> [Work instruction]:
Every entry below should come back unchanged, except that the pictures are dropped.

> [Dataset excerpts]:
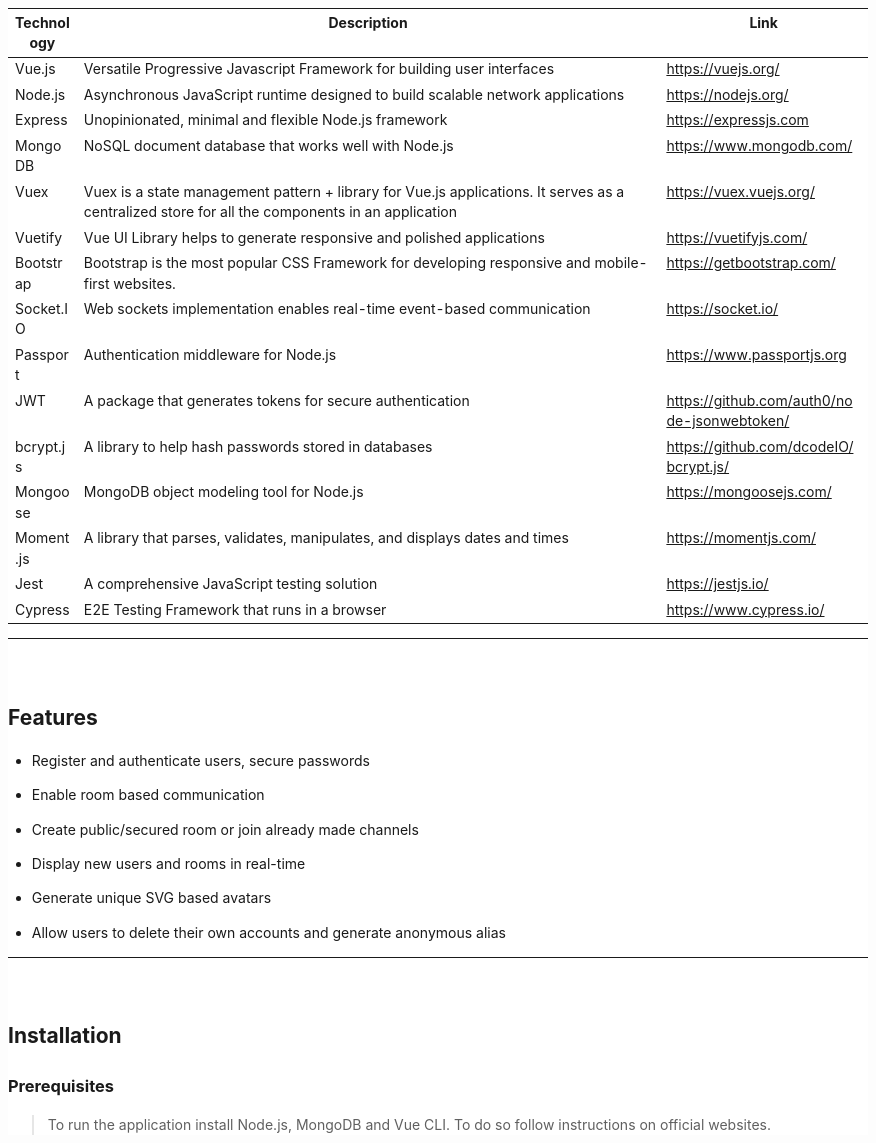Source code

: | Technology | Description | Link |
|-|-|-|
| Vue.js| Versatile Progressive Javascript Framework for building user interfaces| https://vuejs.org/ |
| Node.js | Asynchronous JavaScript runtime designed to build scalable network applications | https://nodejs.org/ |
| Express | Unopinionated, minimal and flexible Node.js framework | https://expressjs.com |
| MongoDB | NoSQL document database that works well with Node.js | https://www.mongodb.com/ |
| Vuex | Vuex is a state management pattern + library for Vue.js applications. It serves as a centralized store for all the components in an application | https://vuex.vuejs.org/ |
| Vuetify | Vue UI Library helps to generate responsive and polished applications | https://vuetifyjs.com/ |
| Bootstrap | Bootstrap is the most popular CSS Framework for developing responsive and mobile-first websites.  | https://getbootstrap.com/ |
| Socket.IO | Web sockets implementation enables real-time event-based communication | https://socket.io/ |
| Passport | Authentication middleware for Node.js | https://www.passportjs.org |
| JWT | A package that generates tokens for secure authentication | https://github.com/auth0/node-jsonwebtoken/ |
| bcrypt.js | A library to help hash passwords stored in databases | https://github.com/dcodeIO/bcrypt.js/ |
| Mongoose | MongoDB object modeling tool for Node.js | https://mongoosejs.com/ |
| Moment.js| A library that parses, validates, manipulates, and displays dates and times | https://momentjs.com/ |
| Jest | A comprehensive JavaScript testing solution | https://jestjs.io/ |
| Cypress | E2E Testing Framework that runs in a browser | https://www.cypress.io/ |
<hr>
<br>

## Features

- Register and authenticate users, secure passwords

- Enable room based communication

- Create public/secured room or join already made channels

- Display new users and rooms in real-time

- Generate unique SVG based avatars

- Allow users to delete their own accounts and generate anonymous alias
<hr>
<br>

## Installation

### Prerequisites

>To run the application install Node.js, MongoDB and Vue CLI. To do so follow instructions on official websites.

> [Your response]:
Source code

: | Technology | Description | Link |
|-|-|-|
| Vue.js| Versatile Progressive Javascript Framework for building user interfaces| https://vuejs.org/ |
| Node.js | Asynchronous JavaScript runtime designed to build scalable network applications | https://nodejs.org/ |
| Express | Unopinionated, minimal and flexible Node.js framework | https://expressjs.com |
| MongoDB | NoSQL document database that works well with Node.js | https://www.mongodb.com/ |
| Vuex | Vuex is a state management pattern + library for Vue.js applications. It serves as a centralized store for all the components in an application | https://vuex.vuejs.org/ |
| Vuetify | Vue UI Library helps to generate responsive and polished applications | https://vuetifyjs.com/ |
| Bootstrap | Bootstrap is the most popular CSS Framework for developing responsive and mobile-first websites.  | https://getbootstrap.com/ |
| Socket.IO | Web sockets implementation enables real-time event-based communication | https://socket.io/ |
| Passport | Authentication middleware for Node.js | https://www.passportjs.org |
| JWT | A package that generates tokens for secure authentication | https://github.com/auth0/node-jsonwebtoken/ |
| bcrypt.js | A library to help hash passwords stored in databases | https://github.com/dcodeIO/bcrypt.js/ |
| Mongoose | MongoDB object modeling tool for Node.js | https://mongoosejs.com/ |
| Moment.js| A library that parses, validates, manipulates, and displays dates and times | https://momentjs.com/ |
| Jest | A comprehensive JavaScript testing solution | https://jestjs.io/ |
| Cypress | E2E Testing Framework that runs in a browser | https://www.cypress.io/ |
<hr>
<br>

## Features

- Register and authenticate users, secure passwords

- Enable room based communication

- Create public/secured room or join already made channels

- Display new users and rooms in real-time

- Generate unique SVG based avatars

- Allow users to delete their own accounts and generate anonymous alias
<hr>
<br>

## Installation

### Prerequisites

>To run the application install Node.js, MongoDB and Vue CLI. To do so follow instructions on official websites.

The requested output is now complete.